In adulthood, my hero is Nelson Mandela. I have met him twice, in Kuala Lumpur and in Johannesburg. And I visited his tiny jail cell in Robben Island.

It is humbling and inspiring to know that a man who had been imprisoned for 27 years could choose the path of peace and reconciliation to heal a divided society, and did this without an iota of bitterness.

And he could have stayed on as President of South Africa and enjoyed the trappings of power, and yet he chose to step down after just one term, for the simple reason that he was too old to govern a country.

What message do you want to send about being more than beautiful?

Be brave. Be curious. Ask questions. Seek adventure. Find the courage to do things you thought you could never do. Don’t be confined to what society says is the “right” thing, when in your heart you know it is wrong and it is unfair. So speak out. And lead the life you want to lead.

Datuk Ambiga Sreenevasan

AMBIGA is a prominent lawyer of 31 years who formerly served as the President of the Malaysian Bar Council as well as Exco member of the Human Rights Society, Malaysia. She is most known for her work in Bersih; a movement established in 2011 calling for clean and fair elections and for electoral reform.

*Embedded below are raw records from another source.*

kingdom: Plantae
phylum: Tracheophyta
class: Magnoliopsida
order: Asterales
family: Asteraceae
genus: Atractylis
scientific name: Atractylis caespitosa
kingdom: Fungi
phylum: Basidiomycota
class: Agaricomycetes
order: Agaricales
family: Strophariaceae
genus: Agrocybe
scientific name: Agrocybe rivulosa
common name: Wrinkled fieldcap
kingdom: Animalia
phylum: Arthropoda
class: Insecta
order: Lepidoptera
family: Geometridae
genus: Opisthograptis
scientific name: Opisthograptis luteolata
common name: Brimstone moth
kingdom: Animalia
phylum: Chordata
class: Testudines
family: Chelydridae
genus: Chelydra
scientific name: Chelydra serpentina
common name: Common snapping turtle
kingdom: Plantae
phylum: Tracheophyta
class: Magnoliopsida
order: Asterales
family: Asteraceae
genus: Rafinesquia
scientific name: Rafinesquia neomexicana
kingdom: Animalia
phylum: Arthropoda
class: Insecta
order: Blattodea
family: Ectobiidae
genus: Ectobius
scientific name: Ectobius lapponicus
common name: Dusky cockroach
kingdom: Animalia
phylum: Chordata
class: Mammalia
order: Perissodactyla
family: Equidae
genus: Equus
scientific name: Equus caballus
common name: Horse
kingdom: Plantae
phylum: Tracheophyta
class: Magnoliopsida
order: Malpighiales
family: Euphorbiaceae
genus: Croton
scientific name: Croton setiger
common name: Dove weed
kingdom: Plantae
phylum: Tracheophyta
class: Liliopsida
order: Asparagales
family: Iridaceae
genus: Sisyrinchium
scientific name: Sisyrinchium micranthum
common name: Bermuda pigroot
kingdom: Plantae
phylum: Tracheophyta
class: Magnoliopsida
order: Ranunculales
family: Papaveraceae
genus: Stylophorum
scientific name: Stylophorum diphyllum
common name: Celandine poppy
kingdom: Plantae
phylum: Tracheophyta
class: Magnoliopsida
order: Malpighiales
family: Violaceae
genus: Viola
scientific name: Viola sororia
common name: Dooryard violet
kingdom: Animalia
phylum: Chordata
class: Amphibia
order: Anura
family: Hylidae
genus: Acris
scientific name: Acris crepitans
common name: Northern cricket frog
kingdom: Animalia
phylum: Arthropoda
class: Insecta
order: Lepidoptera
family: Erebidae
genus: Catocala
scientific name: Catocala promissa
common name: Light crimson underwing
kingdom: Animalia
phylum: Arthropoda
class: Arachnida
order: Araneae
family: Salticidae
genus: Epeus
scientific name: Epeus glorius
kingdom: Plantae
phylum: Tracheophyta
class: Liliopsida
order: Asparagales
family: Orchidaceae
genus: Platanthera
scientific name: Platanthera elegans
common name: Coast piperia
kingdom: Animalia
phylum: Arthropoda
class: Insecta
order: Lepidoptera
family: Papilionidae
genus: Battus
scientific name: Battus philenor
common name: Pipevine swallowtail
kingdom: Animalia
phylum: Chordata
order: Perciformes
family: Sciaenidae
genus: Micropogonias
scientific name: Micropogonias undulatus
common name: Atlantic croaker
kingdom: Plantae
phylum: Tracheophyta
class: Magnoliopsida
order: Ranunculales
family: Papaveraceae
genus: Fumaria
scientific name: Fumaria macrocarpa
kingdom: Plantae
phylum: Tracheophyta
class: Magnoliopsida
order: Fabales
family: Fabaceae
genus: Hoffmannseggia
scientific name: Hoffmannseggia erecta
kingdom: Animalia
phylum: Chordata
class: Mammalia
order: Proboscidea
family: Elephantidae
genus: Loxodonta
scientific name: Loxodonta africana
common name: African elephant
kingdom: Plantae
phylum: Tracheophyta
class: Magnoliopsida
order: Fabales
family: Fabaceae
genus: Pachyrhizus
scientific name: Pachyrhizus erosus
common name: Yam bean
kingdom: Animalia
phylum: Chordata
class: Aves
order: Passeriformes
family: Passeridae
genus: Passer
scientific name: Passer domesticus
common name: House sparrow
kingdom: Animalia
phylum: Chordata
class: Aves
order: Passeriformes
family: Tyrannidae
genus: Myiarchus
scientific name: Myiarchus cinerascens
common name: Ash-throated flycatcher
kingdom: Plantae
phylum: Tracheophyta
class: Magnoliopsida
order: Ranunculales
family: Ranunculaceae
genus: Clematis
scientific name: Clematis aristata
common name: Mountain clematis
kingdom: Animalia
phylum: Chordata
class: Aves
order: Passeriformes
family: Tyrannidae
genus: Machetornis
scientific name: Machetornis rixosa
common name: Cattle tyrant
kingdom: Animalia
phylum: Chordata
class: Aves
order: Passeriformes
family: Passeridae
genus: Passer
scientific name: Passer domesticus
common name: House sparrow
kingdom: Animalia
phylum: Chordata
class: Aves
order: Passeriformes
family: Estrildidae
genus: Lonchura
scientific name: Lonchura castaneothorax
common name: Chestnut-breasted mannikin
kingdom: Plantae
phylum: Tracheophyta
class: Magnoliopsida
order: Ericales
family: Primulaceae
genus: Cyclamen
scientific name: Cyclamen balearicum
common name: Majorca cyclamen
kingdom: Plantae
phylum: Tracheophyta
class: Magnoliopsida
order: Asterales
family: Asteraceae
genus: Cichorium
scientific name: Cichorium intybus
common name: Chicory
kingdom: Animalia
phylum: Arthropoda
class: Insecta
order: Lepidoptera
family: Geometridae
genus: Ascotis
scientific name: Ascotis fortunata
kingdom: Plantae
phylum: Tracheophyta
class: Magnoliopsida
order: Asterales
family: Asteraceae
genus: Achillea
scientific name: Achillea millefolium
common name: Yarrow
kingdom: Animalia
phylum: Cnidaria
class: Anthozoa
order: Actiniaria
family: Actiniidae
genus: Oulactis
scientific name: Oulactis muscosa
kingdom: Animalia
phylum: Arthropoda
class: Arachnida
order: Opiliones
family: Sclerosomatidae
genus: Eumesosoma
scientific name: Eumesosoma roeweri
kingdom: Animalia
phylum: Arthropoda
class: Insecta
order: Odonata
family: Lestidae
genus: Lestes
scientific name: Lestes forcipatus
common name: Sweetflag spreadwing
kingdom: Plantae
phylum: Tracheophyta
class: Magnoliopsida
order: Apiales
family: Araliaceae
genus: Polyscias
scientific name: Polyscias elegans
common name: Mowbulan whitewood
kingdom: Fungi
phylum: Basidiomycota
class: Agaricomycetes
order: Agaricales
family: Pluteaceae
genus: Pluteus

Among her many accolades, she is the recipient of US State Secretary International Women of Courage Award and Knight of the Legion Honour by the French government.

She has actively been involved with areas relating to human rights and promoting and upholding the rule of law.

What does the Be More Than Beautiful campaign mean to you?

The Be More Than Beautiful campaign is a way of valuing women for something more than their looks. I believe it is about celebrating inner beauty.

What makes a woman beautiful?

Beauty and being beautiful is about being valued for the kind of person that you are.

Who are some of your role models?

My role models have been my parents for they lived a life that was true to their values of integrity, courage, goodness and compassion. I am also inspired by the lives of Gandhi and his peaceful resistance campaign, by Nelson Mandela and his statesmanship and by Mother Teresa and her compassion. Theirs were always messages of peace.

What message do you want to send about being more than beautiful?

I believe the message about inner beauty is universal and not gender specific. While there is in my view absolutely nothing wrong with wanting to look aesthetically pleasing, we must always remain grounded in the right values. That is what really matters and that is everlasting beauty.